### Page images and extracted text:
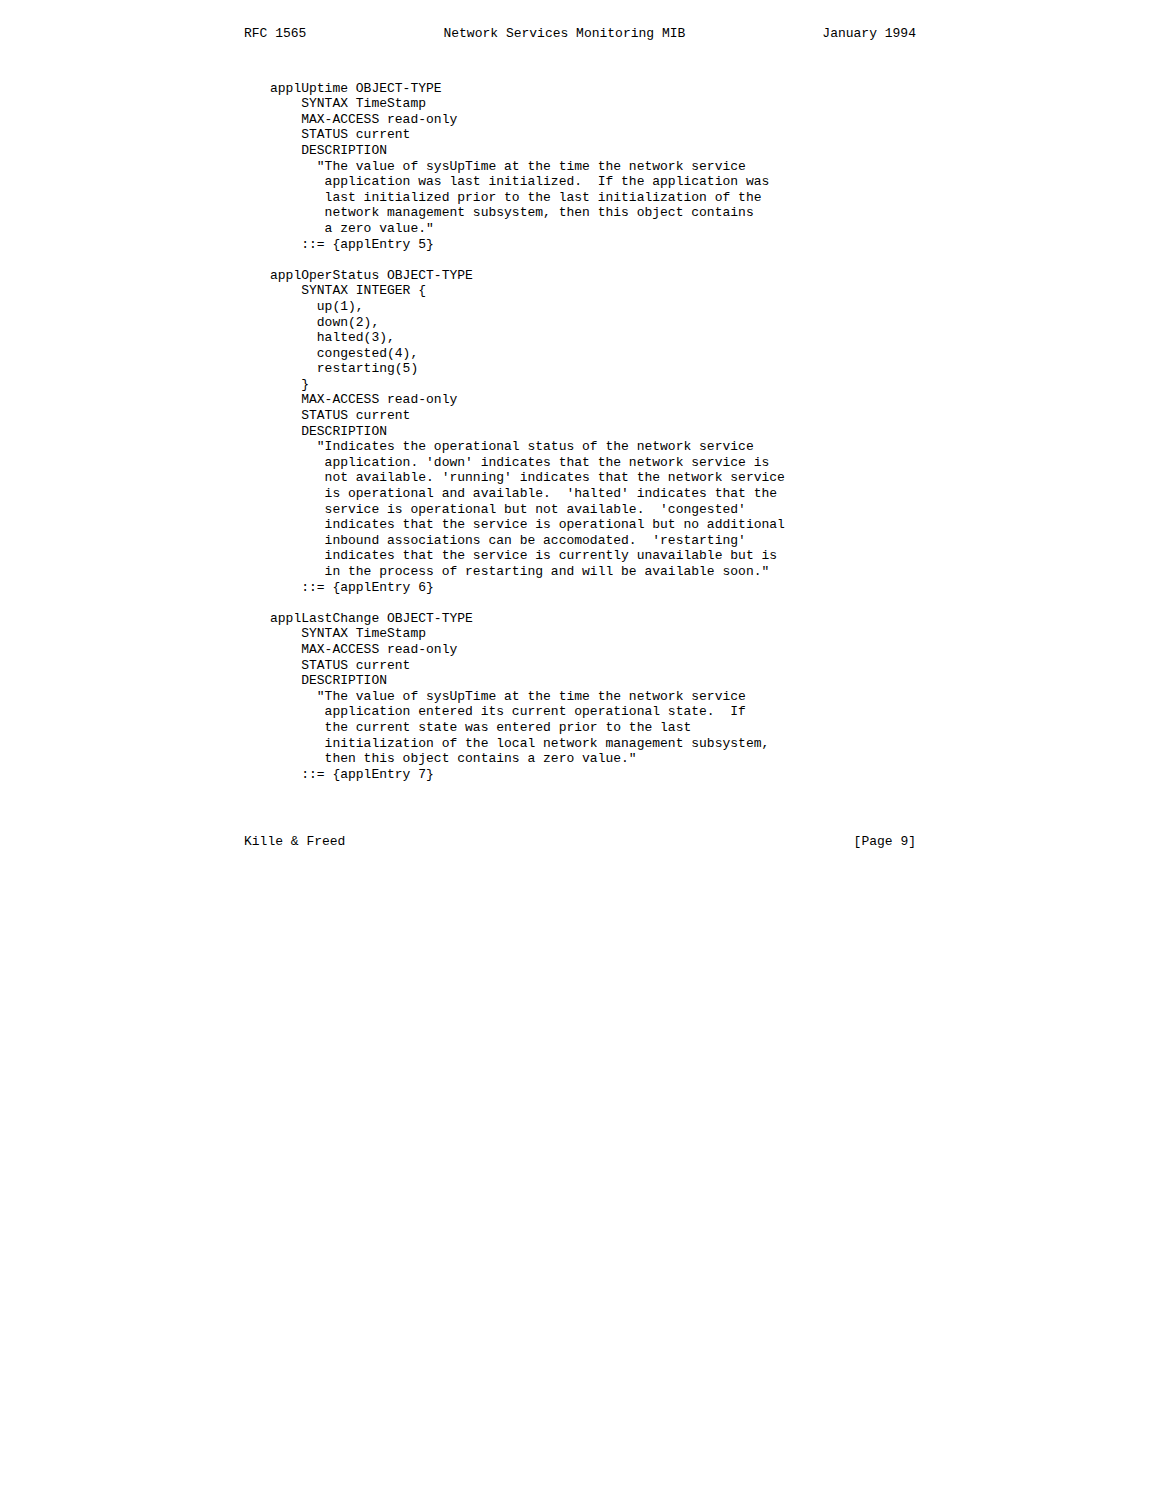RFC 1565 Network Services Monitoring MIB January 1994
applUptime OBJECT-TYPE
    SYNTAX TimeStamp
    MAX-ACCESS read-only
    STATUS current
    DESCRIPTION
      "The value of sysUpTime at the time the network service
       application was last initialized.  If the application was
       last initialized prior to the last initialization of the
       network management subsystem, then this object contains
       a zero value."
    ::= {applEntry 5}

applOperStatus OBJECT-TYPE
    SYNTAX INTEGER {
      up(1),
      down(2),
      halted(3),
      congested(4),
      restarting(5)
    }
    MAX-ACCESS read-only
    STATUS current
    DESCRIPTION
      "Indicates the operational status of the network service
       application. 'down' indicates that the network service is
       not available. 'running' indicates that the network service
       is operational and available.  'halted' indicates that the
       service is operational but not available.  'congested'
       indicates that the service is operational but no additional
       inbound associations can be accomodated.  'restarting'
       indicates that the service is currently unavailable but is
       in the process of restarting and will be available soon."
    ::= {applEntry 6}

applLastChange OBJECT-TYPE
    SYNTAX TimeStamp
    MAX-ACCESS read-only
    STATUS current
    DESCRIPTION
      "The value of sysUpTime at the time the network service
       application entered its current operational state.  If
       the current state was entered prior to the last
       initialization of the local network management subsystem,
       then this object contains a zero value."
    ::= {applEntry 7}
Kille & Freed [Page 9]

### WHAT TO DO:
Starting at the line with "applUptime OBJECT-TYPE", copy each line through the end of the data, both ends included, and give nothing else.

### TASK OUTPUT:
applUptime OBJECT-TYPE
    SYNTAX TimeStamp
    MAX-ACCESS read-only
    STATUS current
    DESCRIPTION
      "The value of sysUpTime at the time the network service
       application was last initialized.  If the application was
       last initialized prior to the last initialization of the
       network management subsystem, then this object contains
       a zero value."
    ::= {applEntry 5}

applOperStatus OBJECT-TYPE
    SYNTAX INTEGER {
      up(1),
      down(2),
      halted(3),
      congested(4),
      restarting(5)
    }
    MAX-ACCESS read-only
    STATUS current
    DESCRIPTION
      "Indicates the operational status of the network service
       application. 'down' indicates that the network service is
       not available. 'running' indicates that the network service
       is operational and available.  'halted' indicates that the
       service is operational but not available.  'congested'
       indicates that the service is operational but no additional
       inbound associations can be accomodated.  'restarting'
       indicates that the service is currently unavailable but is
       in the process of restarting and will be available soon."
    ::= {applEntry 6}

applLastChange OBJECT-TYPE
    SYNTAX TimeStamp
    MAX-ACCESS read-only
    STATUS current
    DESCRIPTION
      "The value of sysUpTime at the time the network service
       application entered its current operational state.  If
       the current state was entered prior to the last
       initialization of the local network management subsystem,
       then this object contains a zero value."
    ::= {applEntry 7}
Kille & Freed [Page 9]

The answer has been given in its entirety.